[Task 1]
Rewrite the passage of the UTF-8 discussion starting at "Sharlin|5 months ago" and ending at "case you mention.", putting "code point" wherever "character" appears.
[Task 2]
Present the dataset entries as a Markdown table with the columns Row and Line, starting at their first line and ending at the line containing "Remember me". Leave out blank lines.

You mean codepoints or maybe grapheme clusters?

Anyways yeah it’s a little more complicated but the principle of being able to truncate a string without splitting a codepoint in O(1) is still useful

spankalee|5 months ago

Wouldn't you only need to read backwards at most 3 bytes to see if you were currently at a continuation byte? With a max multi-byte size of 4 bytes, if you don't see a multi-byte start character by then you would know it's a single-byte char.

I wonder if a reason is similar though: error recovery when working with libraries that aren't UTF-8 aware. If you slice naively slice an array of UTF-8 bytes, a UTf-8 aware library can ignore malformed leading and trailing bytes and get some reasonable string out of it.

Sharlin|5 months ago

It’s not always possible to read backwards.

jancsika|5 months ago

> Having the continuation bytes always start with the bits `10` also make it possible to seek to any random byte, and trivially know if you're at the beginning of a character or at a continuation byte like you mentioned, so you can easily find the beginning of the next or previous character.

Given four byte maximum, it's a similarly trivial algo for the other case you mention.

The main difference I see is that UTF8 increases the chance of catching and flagging an error in the stream. E.g., any non-ASCII byte that is missing from the stream is highly likely to cause an invalid sequence. Whereas with the other case you mention the continuation bytes would cause silent errors (since an ASCII character would be indecipherable from continuation bytes).

Encoding gurus-- am I right?

KingLancelot|5 months ago

[deleted]

thesz|5 months ago

> so you can easily find the beginning of the next or previous character.

It is not true [1]. While it is not UTF-8 problem per se, it is a problem of how UTF-8 is being used.

[1] https://paulbutler.org/2025/smuggling-arbitrary-data-through...

layer8|5 months ago

Parent means “character” as defined here in Unicode: https://www.unicode.org/versions/Unicode17.0.0/core-spec/cha..., effectively code points. Meanings 2 and 3 in the Unicode glossary here: https://www.unicode.org/glossary/#character

1oooqooq|5 months ago

so you replace one costly sweeping with a costly sweeping. i wouldn't call that an advantage in any way over junping n bytes.

what you describe is the bare minimum so you even know what you are searching for while you scan pretty much everything every time.

hk__2|5 months ago

What do you mean? What would you suggest instead? Fixed-length encoding? It would take a looot of space given all the character variations you can have.

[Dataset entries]

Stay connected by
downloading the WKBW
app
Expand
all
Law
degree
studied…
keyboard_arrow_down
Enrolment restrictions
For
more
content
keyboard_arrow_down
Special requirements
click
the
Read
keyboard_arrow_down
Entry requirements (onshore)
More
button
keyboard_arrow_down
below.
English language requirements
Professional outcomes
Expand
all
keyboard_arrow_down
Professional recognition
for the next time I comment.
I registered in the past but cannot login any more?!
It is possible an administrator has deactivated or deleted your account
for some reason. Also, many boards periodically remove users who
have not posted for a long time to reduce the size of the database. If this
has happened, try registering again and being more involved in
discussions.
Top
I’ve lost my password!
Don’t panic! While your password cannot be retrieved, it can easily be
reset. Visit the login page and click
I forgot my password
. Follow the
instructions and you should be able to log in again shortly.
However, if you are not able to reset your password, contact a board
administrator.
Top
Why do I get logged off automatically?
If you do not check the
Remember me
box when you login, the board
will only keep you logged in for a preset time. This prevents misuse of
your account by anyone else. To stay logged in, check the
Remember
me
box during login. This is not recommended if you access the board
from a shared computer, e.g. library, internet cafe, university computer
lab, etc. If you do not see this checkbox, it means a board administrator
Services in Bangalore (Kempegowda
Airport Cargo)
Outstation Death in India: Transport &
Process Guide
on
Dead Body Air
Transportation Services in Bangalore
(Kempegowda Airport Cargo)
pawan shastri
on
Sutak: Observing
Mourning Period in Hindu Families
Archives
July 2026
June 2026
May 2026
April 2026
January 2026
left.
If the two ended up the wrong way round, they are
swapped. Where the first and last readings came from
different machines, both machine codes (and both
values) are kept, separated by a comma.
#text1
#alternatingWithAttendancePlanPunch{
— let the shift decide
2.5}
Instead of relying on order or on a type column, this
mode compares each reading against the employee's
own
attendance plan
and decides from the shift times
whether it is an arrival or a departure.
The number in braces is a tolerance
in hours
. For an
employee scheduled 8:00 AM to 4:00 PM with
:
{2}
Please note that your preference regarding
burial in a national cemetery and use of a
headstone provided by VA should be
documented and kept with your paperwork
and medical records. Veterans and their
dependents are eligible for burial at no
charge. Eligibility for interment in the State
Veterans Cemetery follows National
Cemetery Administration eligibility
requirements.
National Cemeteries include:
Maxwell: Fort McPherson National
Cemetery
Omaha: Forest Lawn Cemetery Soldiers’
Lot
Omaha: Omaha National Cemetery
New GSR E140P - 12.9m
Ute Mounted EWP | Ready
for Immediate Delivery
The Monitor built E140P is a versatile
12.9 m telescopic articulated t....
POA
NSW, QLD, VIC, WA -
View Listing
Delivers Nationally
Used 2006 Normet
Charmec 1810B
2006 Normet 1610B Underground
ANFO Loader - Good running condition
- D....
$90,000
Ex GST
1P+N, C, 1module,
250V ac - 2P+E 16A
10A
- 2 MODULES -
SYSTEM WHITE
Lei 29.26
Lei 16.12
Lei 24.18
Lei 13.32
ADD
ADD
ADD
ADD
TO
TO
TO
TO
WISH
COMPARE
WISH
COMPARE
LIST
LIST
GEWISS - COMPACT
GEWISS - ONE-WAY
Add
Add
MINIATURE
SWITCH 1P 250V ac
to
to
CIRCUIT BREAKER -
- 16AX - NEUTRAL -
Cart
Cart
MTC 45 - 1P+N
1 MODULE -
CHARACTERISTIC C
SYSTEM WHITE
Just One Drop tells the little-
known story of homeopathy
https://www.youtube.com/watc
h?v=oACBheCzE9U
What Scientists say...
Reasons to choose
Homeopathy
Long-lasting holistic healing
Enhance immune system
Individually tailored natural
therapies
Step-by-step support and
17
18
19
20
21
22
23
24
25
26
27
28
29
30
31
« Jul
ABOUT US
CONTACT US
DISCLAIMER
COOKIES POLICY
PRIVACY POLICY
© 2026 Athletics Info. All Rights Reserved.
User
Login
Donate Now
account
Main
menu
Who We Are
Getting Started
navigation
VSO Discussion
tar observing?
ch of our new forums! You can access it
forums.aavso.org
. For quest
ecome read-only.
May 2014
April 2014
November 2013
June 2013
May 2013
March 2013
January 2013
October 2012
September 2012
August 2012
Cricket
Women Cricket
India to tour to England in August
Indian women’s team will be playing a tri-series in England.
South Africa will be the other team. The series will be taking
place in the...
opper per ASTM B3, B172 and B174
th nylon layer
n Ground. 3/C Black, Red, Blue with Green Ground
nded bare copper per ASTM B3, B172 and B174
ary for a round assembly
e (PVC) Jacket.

[Exercise output 1]
Sharlin|5 months ago

It’s not always possible to read backwards.

jancsika|5 months ago

> Having the continuation bytes always start with the bits `10` also make it possible to seek to any random byte, and trivially know if you're at the beginning of a code point or at a continuation byte like you mentioned, so you can easily find the beginning of the next or previous code point.

Given four byte maximum, it's a similarly trivial algo for the other case you mention.

[Exercise output 2]
| Row | Line |
|---|---|
| 1 | Stay connected by |
| 2 | downloading the WKBW |
| 3 | app |
| 4 | Expand |
| 5 | all |
| 6 | Law |
| 7 | degree |
| 8 | studied… |
| 9 | keyboard_arrow_down |
| 10 | Enrolment restrictions |
| 11 | For |
| 12 | more |
| 13 | content |
| 14 | keyboard_arrow_down |
| 15 | Special requirements |
| 16 | click |
| 17 | the |
| 18 | Read |
| 19 | keyboard_arrow_down |
| 20 | Entry requirements (onshore) |
| 21 | More |
| 22 | button |
| 23 | keyboard_arrow_down |
| 24 | below. |
| 25 | English language requirements |
| 26 | Professional outcomes |
| 27 | Expand |
| 28 | all |
| 29 | keyboard_arrow_down |
| 30 | Professional recognition |
| 31 | for the next time I comment. |
| 32 | I registered in the past but cannot login any more?! |
| 33 | It is possible an administrator has deactivated or deleted your account |
| 34 | for some reason. Also, many boards periodically remove users who |
| 35 | have not posted for a long time to reduce the size of the database. If this |
| 36 | has happened, try registering again and being more involved in |
| 37 | discussions. |
| 38 | Top |
| 39 | I’ve lost my password! |
| 40 | Don’t panic! While your password cannot be retrieved, it can easily be |
| 41 | reset. Visit the login page and click |
| 42 | I forgot my password |
| 43 | . Follow the |
| 44 | instructions and you should be able to log in again shortly. |
| 45 | However, if you are not able to reset your password, contact a board |
| 46 | administrator. |
| 47 | Top |
| 48 | Why do I get logged off automatically? |
| 49 | If you do not check the |
| 50 | Remember me |